**INSTRUCTIONS FOR THE TASK**
Every line from the first one in the listing down to the line with "54: (649, 452)" should be restated word for word.
=== Section Start ===
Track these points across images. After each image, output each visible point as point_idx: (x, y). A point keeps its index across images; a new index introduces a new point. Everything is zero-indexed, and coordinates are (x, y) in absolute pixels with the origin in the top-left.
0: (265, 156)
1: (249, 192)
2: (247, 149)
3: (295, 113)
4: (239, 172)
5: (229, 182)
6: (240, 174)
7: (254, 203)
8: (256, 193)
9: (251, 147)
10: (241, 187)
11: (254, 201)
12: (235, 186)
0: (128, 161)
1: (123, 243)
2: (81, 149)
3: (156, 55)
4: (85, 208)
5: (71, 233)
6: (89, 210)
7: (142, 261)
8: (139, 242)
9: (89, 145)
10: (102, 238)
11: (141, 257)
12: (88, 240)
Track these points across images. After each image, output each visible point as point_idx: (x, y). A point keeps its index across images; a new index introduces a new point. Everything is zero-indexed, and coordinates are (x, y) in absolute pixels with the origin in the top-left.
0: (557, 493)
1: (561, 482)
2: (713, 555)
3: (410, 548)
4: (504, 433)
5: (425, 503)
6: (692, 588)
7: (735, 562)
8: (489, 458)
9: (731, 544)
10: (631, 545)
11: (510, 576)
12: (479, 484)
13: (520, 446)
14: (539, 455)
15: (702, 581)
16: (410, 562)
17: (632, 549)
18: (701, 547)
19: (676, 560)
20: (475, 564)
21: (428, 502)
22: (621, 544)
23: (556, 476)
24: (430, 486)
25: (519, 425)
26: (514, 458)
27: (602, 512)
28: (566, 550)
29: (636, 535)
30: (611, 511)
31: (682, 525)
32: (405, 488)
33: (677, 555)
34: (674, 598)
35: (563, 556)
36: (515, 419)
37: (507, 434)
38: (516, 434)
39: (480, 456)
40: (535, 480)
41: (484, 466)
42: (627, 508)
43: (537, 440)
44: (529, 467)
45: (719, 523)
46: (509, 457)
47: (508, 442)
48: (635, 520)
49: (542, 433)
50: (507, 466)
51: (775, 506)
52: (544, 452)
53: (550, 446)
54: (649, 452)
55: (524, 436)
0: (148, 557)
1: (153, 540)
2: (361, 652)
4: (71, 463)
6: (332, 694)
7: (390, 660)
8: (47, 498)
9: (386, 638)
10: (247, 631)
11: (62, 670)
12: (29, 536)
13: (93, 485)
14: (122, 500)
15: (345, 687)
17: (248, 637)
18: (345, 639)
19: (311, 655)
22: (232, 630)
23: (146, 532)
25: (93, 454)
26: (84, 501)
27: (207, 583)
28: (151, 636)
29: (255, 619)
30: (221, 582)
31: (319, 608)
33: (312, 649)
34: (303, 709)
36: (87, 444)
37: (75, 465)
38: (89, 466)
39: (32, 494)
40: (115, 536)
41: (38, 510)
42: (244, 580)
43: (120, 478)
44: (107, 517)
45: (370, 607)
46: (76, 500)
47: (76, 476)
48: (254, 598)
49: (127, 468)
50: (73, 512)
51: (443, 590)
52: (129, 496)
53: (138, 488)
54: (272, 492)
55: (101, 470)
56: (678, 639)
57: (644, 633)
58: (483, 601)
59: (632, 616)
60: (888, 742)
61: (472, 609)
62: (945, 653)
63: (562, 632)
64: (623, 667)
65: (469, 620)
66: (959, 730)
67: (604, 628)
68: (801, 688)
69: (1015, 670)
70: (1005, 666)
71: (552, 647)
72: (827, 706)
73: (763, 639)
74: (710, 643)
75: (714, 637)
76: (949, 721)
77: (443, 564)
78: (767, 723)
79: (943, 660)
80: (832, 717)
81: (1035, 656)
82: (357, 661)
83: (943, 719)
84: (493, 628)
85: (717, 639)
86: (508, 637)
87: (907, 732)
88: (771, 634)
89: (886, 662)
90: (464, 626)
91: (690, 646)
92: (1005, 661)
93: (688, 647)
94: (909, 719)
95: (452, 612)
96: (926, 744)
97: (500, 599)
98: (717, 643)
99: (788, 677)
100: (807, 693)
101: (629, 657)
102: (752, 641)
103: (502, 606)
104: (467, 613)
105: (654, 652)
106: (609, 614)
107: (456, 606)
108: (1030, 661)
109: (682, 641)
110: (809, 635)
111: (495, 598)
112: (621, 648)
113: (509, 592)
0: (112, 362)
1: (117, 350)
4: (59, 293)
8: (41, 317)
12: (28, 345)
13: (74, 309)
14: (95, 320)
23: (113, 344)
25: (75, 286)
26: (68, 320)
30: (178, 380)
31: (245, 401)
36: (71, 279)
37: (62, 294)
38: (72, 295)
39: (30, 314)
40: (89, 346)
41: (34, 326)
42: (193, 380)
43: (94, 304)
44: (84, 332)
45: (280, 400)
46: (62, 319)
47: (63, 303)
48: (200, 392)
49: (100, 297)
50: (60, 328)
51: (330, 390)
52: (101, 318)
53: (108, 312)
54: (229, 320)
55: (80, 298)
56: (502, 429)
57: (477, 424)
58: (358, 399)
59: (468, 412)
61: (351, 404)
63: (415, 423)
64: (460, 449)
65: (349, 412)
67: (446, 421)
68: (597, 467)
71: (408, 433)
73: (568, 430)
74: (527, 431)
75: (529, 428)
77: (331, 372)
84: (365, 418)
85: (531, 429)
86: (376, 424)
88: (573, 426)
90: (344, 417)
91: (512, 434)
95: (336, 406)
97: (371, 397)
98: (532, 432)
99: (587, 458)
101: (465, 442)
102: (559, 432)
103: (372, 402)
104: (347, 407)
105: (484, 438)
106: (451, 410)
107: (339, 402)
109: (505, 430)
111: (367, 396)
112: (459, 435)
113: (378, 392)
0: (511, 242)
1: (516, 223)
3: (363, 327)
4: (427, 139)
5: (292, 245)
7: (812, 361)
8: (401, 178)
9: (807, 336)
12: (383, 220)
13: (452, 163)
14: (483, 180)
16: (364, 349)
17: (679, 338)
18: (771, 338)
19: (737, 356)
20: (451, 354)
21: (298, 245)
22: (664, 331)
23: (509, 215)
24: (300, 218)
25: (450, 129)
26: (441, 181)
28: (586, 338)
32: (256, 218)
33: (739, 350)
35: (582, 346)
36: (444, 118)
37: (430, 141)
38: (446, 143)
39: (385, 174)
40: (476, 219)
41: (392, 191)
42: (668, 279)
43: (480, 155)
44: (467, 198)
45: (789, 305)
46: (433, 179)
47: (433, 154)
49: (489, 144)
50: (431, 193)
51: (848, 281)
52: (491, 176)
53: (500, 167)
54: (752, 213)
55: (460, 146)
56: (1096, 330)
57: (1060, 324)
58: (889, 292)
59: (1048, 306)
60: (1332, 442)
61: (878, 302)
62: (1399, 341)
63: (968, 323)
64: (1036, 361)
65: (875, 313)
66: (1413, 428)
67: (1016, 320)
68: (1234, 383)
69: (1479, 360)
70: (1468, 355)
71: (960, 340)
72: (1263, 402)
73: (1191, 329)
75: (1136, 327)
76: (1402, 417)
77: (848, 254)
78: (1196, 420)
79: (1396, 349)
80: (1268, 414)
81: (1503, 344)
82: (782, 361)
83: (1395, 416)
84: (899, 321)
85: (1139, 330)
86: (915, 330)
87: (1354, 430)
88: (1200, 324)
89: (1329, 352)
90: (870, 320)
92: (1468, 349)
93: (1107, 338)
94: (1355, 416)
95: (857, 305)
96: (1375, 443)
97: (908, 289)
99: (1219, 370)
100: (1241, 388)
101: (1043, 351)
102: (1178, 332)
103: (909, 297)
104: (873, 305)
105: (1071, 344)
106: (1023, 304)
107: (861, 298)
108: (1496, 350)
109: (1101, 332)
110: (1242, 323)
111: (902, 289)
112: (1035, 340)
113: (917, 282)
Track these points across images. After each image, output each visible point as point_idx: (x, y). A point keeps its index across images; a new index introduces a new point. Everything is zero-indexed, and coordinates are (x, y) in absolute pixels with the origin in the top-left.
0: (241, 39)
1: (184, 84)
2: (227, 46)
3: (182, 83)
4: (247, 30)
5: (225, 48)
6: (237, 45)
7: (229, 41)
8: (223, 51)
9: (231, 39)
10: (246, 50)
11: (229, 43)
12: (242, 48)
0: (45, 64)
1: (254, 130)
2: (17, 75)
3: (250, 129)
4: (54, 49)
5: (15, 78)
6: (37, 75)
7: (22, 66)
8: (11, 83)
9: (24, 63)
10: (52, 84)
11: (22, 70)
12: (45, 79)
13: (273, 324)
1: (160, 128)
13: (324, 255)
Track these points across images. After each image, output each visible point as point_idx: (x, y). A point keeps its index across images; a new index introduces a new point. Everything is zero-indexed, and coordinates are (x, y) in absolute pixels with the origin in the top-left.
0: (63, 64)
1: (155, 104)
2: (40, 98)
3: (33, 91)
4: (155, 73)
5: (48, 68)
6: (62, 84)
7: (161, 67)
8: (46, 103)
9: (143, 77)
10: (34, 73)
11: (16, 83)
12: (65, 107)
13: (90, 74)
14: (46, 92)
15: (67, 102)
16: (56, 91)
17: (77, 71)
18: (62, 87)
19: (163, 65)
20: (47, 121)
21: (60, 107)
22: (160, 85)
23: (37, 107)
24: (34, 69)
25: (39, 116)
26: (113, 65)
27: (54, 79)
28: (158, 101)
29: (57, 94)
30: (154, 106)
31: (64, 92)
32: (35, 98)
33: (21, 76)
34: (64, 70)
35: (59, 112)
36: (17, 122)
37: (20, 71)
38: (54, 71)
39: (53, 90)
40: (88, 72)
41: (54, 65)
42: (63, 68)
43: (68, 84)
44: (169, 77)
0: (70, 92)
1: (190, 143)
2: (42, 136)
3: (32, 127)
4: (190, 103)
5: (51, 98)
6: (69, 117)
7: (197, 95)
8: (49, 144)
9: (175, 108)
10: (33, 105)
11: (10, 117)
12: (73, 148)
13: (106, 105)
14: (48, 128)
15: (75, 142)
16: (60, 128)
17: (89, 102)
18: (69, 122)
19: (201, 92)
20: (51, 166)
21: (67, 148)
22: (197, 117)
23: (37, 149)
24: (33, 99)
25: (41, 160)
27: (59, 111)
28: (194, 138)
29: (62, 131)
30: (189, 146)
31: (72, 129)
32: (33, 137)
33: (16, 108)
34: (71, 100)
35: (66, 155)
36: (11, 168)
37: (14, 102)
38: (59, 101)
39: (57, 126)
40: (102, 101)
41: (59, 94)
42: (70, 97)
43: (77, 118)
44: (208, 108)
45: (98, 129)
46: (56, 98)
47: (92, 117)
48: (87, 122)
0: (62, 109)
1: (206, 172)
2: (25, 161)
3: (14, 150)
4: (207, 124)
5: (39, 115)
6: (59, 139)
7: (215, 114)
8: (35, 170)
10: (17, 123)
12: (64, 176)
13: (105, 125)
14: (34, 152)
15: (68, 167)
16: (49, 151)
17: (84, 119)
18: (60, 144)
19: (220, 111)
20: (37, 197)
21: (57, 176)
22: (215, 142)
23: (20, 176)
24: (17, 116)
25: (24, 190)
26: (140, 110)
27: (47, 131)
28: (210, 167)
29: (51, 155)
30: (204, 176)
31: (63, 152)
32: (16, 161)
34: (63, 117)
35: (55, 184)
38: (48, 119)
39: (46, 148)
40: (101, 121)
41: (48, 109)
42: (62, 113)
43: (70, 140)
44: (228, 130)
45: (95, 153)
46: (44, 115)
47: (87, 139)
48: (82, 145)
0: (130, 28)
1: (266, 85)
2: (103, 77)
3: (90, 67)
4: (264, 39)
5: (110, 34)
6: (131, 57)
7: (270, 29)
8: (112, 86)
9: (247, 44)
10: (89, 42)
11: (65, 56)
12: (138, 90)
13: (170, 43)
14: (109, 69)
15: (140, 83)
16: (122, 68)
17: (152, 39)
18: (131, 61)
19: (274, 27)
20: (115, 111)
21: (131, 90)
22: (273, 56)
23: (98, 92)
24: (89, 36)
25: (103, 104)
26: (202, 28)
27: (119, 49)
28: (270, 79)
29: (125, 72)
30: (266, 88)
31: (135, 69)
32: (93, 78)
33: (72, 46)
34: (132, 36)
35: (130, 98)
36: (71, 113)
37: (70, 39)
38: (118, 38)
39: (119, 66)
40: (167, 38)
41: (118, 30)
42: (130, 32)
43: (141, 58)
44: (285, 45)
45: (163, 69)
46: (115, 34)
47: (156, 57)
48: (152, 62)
=== Section End ===
**TASK RESPONSE**
Track these points across images. After each image, output each visible point as point_idx: (x, y). A point keeps its index across images; a new index introduces a new point. Everything is zero-indexed, and coordinates are (x, y) in absolute pixels with the origin in the top-left.
0: (265, 156)
1: (249, 192)
2: (247, 149)
3: (295, 113)
4: (239, 172)
5: (229, 182)
6: (240, 174)
7: (254, 203)
8: (256, 193)
9: (251, 147)
10: (241, 187)
11: (254, 201)
12: (235, 186)
0: (128, 161)
1: (123, 243)
2: (81, 149)
3: (156, 55)
4: (85, 208)
5: (71, 233)
6: (89, 210)
7: (142, 261)
8: (139, 242)
9: (89, 145)
10: (102, 238)
11: (141, 257)
12: (88, 240)
Track these points across images. After each image, output each visible point as point_idx: (x, y). A point keeps its index across images; a new index introduces a new point. Everything is zero-indexed, and coordinates are (x, y) in absolute pixels with the origin in the top-left.
0: (557, 493)
1: (561, 482)
2: (713, 555)
3: (410, 548)
4: (504, 433)
5: (425, 503)
6: (692, 588)
7: (735, 562)
8: (489, 458)
9: (731, 544)
10: (631, 545)
11: (510, 576)
12: (479, 484)
13: (520, 446)
14: (539, 455)
15: (702, 581)
16: (410, 562)
17: (632, 549)
18: (701, 547)
19: (676, 560)
20: (475, 564)
21: (428, 502)
22: (621, 544)
23: (556, 476)
24: (430, 486)
25: (519, 425)
26: (514, 458)
27: (602, 512)
28: (566, 550)
29: (636, 535)
30: (611, 511)
31: (682, 525)
32: (405, 488)
33: (677, 555)
34: (674, 598)
35: (563, 556)
36: (515, 419)
37: (507, 434)
38: (516, 434)
39: (480, 456)
40: (535, 480)
41: (484, 466)
42: (627, 508)
43: (537, 440)
44: (529, 467)
45: (719, 523)
46: (509, 457)
47: (508, 442)
48: (635, 520)
49: (542, 433)
50: (507, 466)
51: (775, 506)
52: (544, 452)
53: (550, 446)
54: (649, 452)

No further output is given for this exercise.